ACC 631 Current Issues in Accounting
This course examines current issues and developments in the accounting profession. Coverage includes discussion of issues in auditing and assurance, financial accounting, taxation, and other relevant areas. Prerequisite: ACC 410 and ACC 413. Cr.3.

ACC 633 Tax Policy and Administration
This course examines tax policy, including such topics as how taxes affect the economy, guidelines for evaluating tax systems, and proposals to replace or reform tax systems. Tax administration process and professional tax practice will also be discussed. Course emphasis will be on federal taxes, with some exposure to state taxes. Prerequisite: MBA 501 or equivalent. Cr 3.

ACC 634 Advanced Business Taxation
This course begins with concepts of Federal tax research methodology including communication of research results. The second section of the course considers corporate tax topics including income taxation of corporations, pass-through entities (S corporations and partnerships), multistate taxation and tax-exempt organizations. Students will write tax research memoranda and client letters as well as prepare relevant tax returns. Prerequisite: ACC 413 or equivalent. Cr 3.

ACC 635 Advanced Individual Taxation
This course begins with a review of Federal tax research methodology including the communication of research results. Then, the course considers topics in advanced individual taxation such as AMT issues, like-kind exchanges, and installment sales. The final section of the course considers family tax planning issues including federal estate and gift taxation and the income taxation of trusts and estates. Students will write tax research memoranda and client letters as well as prepare relevant tax returns. Prerequisite: ACC 413 or equivalent. Cr 3.

ACC 641 Advanced Financial Accounting Topics
This course explores a variety of advanced financial accounting topics such as the theoretical and practical concepts of business combinations, partnerships, foreign currency, and other issues. Prerequisite: ACC 302. Cr. 3.

ACC 691 Independent Study in Accounting
Selected topics in the areas of accounting may be studied and researched on an independent basis. Enrollment is normally limited to degree candidates concentrating in accounting. Prerequisites: permission of instructor and curriculum chair. Cr 1-3.

ACC 695 Internship in Accounting
This internship education course is described in the preceding text. Prerequisites: completion of foundation courses, 3.0 GPA or higher, and permission of instructor and curriculum chair. Enrollment is normally limited to degree candidates concentrating in accounting. A maximum of three credits of ACC 695 may be used toward the degree. Cr 1-3.

ACC 699 Special Topics in Accounting
Prerequisites vary. Cr 3.

BUS 340 Managing Organizational Behavior
A survey of the disciplines of management and organizational behavior and the practices managers employ in planning, organizing, leading, and controlling organizations. Topics include self-awareness, perception and decision making, individual differences and diversity, motivation, group dynamics, communication, stress, power and politics, organizational design, and change. The environmental context, workforce diversity, the global economy, and managerial ethics are core integrating themes. Prerequisite: junior standing. Cr 3.

MBA 501 Economic Analysis
An intensive survey of microeconomic theory and macroeconomic theory. Economic problems such as price and output decisions, resource allocations, inflation, and unemployment are analyzed. Cr 3.

• • • •

## Actions to take
1) In the course listings, how many credits of ACC 695 can count toward the degree?
2) Give the code and title of every course in the course listings whose prerequisites include ACC 413.
The data that comes next is from a separate source.

## Source data
• • • •

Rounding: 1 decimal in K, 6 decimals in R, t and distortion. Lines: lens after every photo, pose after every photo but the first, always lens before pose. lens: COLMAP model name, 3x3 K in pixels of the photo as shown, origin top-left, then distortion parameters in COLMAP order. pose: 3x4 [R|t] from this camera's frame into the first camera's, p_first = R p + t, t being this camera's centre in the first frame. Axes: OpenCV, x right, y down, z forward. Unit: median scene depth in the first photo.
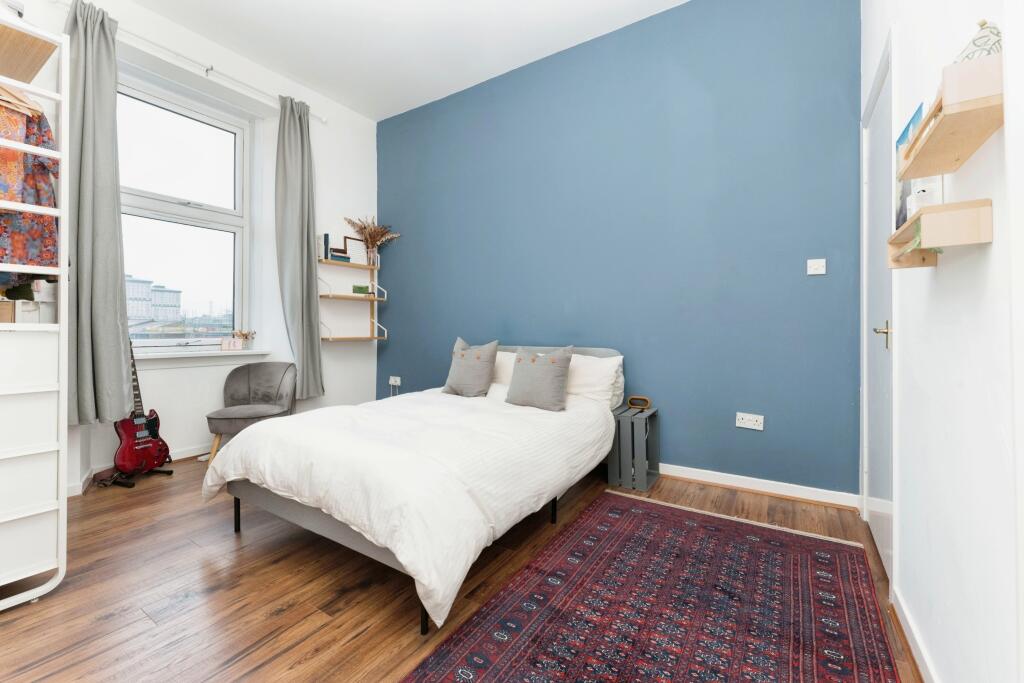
lens RADIAL K [[432.7, 0, 512.2], [0, 432.7, 327.0], [0, 0, 1]] dist [0.000027, -0.000038]
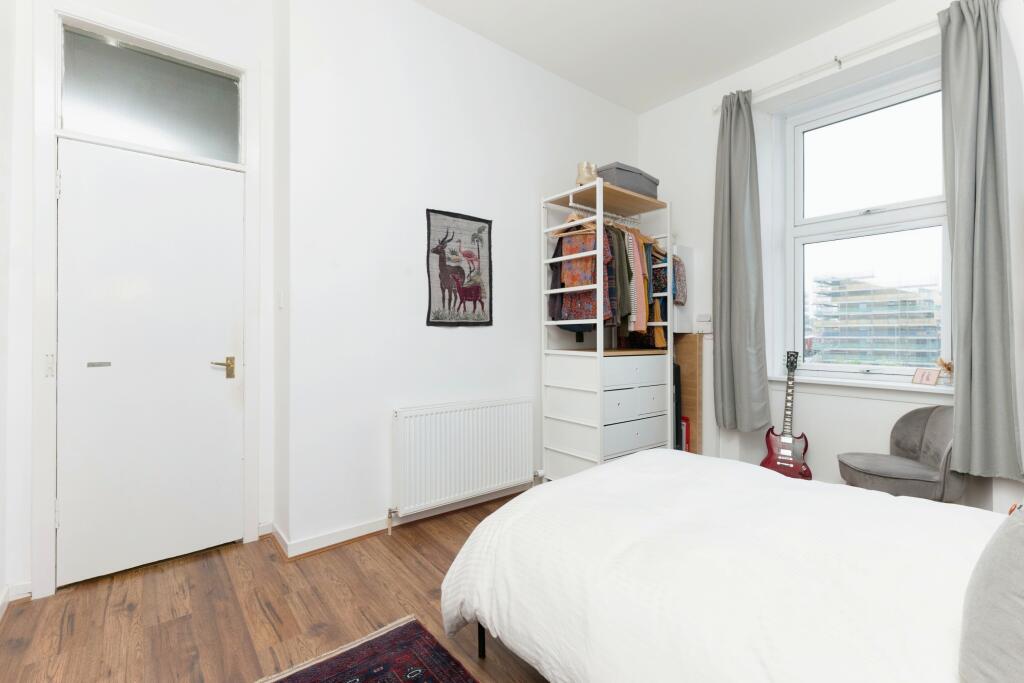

• • • •

## Results for each task
1) A maximum of three credits.

2)
ACC 631 Current Issues in Accounting
ACC 634 Advanced Business Taxation
ACC 635 Advanced Individual Taxation